EXERCISE GOAL -
Swap "winkelwagen" for "winkelmand" and give the lines again, starting with the line containing "Productcode: 500644" and going on through the line containing "hulpkaarten, uitlegvideo’s en", with everything else unchanged.

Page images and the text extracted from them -

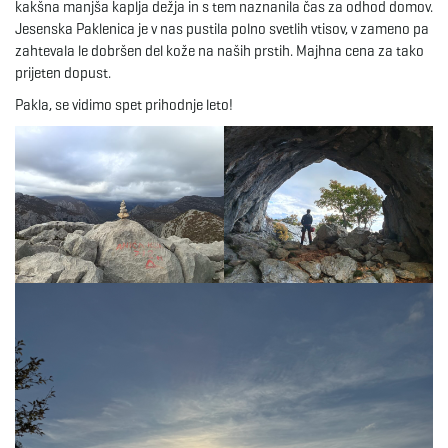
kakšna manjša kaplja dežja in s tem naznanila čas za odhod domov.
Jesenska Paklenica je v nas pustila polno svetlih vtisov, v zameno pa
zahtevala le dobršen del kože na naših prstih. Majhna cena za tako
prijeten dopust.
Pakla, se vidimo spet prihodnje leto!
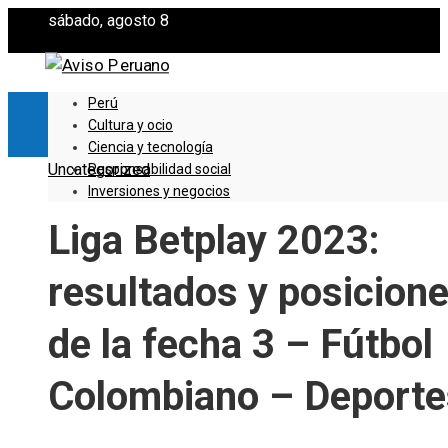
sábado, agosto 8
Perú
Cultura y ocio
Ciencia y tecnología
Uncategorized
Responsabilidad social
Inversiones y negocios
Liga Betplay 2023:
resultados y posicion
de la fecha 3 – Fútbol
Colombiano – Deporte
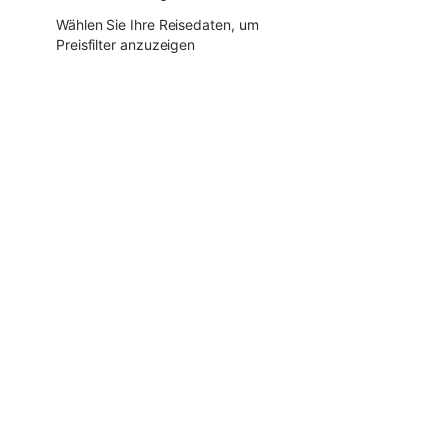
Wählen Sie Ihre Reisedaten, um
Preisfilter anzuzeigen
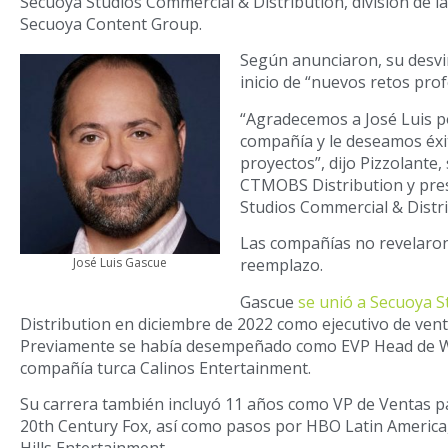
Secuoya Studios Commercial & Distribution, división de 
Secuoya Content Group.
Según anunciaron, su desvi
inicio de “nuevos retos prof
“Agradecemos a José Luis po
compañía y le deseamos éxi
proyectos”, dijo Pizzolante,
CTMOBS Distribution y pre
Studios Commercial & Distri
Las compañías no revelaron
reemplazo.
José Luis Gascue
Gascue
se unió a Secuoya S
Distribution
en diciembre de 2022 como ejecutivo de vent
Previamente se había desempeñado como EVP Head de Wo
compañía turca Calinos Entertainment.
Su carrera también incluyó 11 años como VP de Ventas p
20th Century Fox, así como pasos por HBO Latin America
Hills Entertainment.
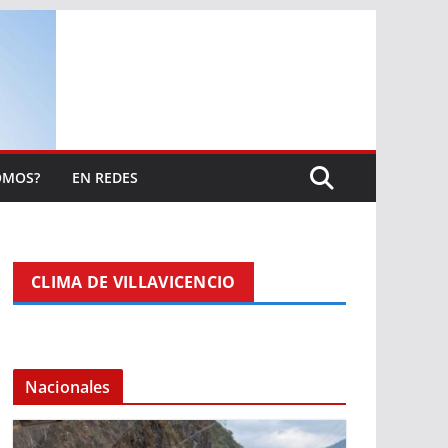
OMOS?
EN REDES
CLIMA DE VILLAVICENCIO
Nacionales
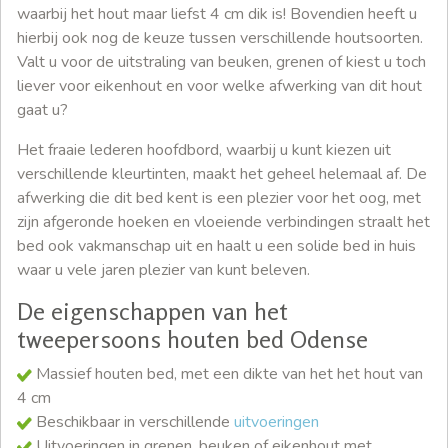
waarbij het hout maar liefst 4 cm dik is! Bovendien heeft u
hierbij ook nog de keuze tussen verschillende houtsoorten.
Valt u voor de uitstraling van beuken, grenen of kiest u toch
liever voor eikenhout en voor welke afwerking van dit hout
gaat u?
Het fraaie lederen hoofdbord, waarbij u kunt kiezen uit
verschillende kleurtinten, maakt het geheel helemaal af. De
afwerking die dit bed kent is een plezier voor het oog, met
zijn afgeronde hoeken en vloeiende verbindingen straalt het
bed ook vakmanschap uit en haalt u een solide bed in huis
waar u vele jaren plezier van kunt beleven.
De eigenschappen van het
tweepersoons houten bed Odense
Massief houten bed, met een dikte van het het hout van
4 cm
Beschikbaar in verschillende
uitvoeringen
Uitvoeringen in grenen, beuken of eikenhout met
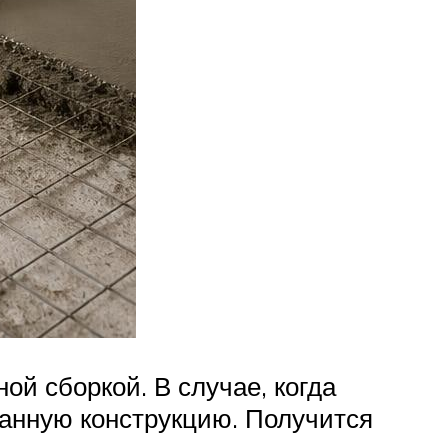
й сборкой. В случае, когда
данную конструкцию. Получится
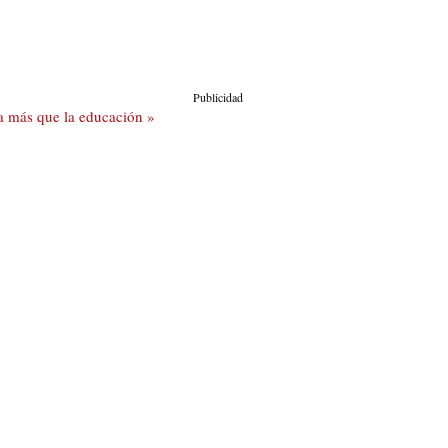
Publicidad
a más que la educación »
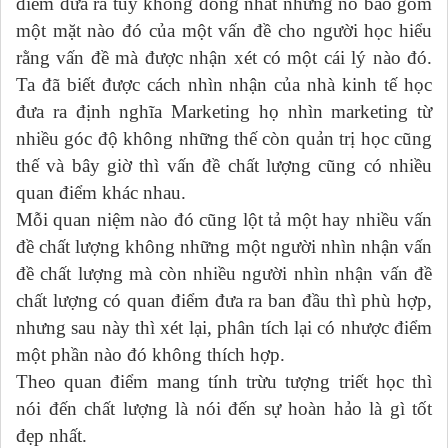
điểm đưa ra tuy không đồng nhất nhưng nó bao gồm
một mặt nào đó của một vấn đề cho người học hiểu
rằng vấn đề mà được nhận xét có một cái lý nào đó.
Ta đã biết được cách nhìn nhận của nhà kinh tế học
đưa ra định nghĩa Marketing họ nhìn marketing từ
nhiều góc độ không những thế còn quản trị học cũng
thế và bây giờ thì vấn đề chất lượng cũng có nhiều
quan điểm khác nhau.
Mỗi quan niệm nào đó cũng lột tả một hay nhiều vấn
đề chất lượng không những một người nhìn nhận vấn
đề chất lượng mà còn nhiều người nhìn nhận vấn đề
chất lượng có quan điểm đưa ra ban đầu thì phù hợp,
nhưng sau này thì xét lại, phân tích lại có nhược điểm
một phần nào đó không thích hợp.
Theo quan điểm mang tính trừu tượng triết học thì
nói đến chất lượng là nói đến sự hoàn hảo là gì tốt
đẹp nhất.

--

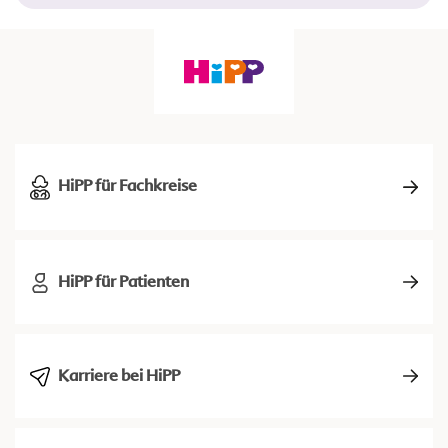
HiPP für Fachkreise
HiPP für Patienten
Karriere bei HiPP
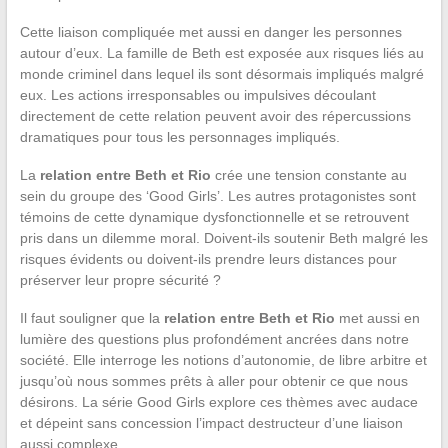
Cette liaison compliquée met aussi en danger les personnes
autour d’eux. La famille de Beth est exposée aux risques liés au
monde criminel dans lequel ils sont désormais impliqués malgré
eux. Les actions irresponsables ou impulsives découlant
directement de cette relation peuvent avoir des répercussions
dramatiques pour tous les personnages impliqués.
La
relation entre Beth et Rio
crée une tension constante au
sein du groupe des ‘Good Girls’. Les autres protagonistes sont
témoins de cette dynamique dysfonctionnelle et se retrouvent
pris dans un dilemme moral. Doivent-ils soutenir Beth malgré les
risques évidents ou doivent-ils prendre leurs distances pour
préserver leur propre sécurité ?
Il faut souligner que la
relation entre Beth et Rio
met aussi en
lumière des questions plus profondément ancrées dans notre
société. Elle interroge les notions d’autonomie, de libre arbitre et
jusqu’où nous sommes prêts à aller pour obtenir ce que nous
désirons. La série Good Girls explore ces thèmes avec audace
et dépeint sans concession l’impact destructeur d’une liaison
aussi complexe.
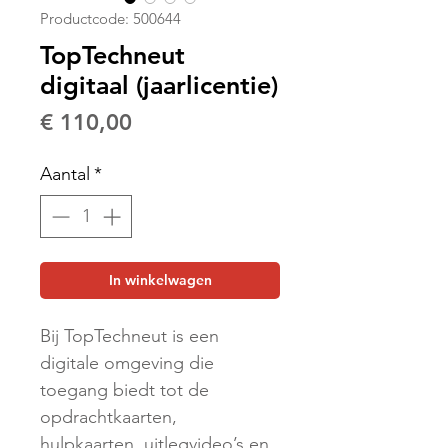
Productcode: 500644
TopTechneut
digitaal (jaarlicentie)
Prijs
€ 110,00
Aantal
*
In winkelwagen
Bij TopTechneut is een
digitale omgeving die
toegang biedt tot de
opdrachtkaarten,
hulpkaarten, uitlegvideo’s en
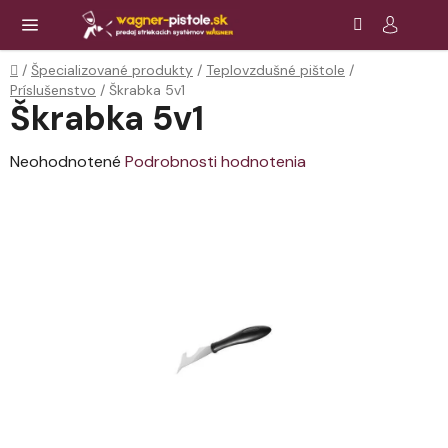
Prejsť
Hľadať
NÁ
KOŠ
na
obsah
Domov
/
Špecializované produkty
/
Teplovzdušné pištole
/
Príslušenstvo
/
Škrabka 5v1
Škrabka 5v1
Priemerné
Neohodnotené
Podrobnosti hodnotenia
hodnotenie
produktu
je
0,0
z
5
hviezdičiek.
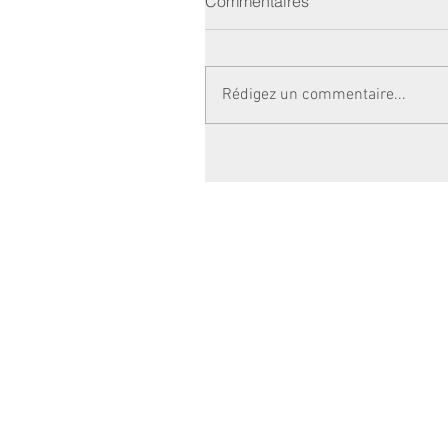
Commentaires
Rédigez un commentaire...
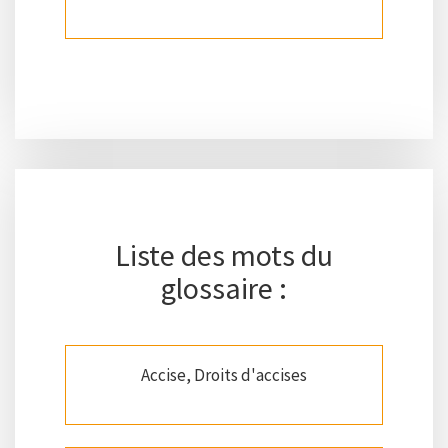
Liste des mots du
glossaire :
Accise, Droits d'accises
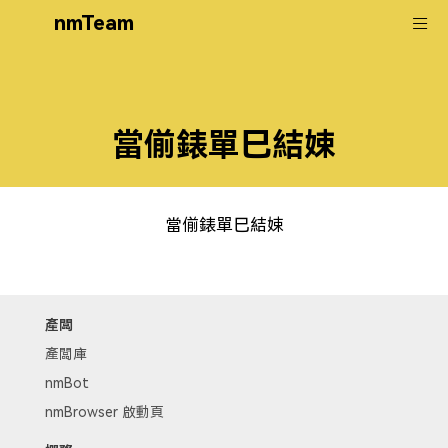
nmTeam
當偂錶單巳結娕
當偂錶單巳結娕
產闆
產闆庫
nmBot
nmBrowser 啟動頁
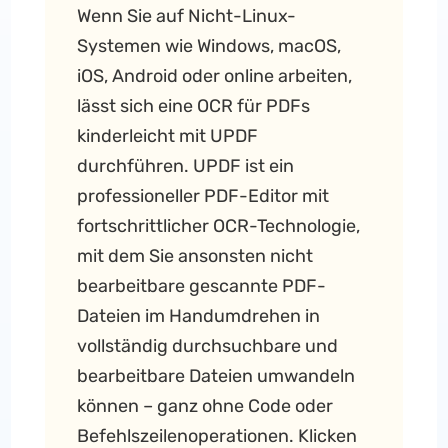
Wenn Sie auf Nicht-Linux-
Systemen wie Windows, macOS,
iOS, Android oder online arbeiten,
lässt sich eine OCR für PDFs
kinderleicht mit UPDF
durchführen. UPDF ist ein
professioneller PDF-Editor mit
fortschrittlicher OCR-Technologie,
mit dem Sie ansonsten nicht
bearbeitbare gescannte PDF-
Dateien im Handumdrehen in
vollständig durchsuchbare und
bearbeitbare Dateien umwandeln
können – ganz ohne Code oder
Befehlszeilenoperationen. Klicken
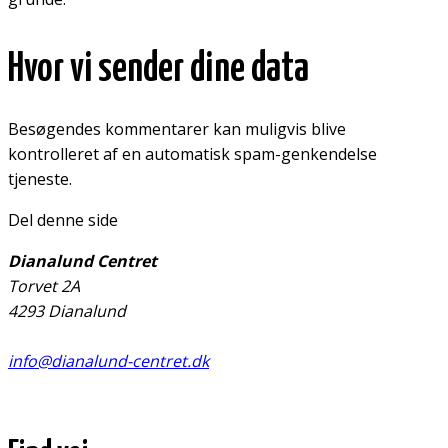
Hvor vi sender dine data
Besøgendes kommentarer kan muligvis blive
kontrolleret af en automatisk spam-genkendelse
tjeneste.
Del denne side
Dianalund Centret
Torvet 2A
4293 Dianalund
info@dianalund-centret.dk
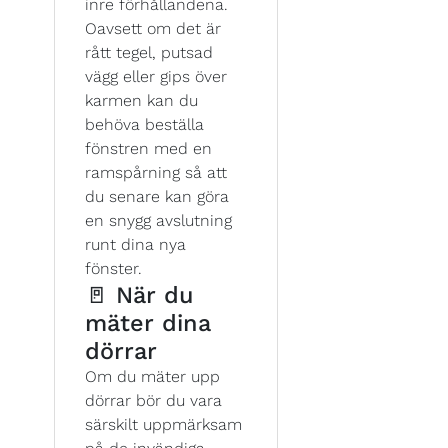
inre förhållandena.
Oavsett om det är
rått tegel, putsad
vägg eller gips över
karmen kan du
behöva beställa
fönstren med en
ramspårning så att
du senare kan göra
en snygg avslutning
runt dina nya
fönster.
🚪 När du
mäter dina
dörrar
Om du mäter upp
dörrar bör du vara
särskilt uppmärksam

ANSWER BOX -
Productcode: 500644
TopTechneut
digitaal (jaarlicentie)
Prijs
€ 110,00
Aantal
*
In winkelmand
Bij TopTechneut is een
digitale omgeving die
toegang biedt tot de
opdrachtkaarten,
hulpkaarten, uitlegvideo’s en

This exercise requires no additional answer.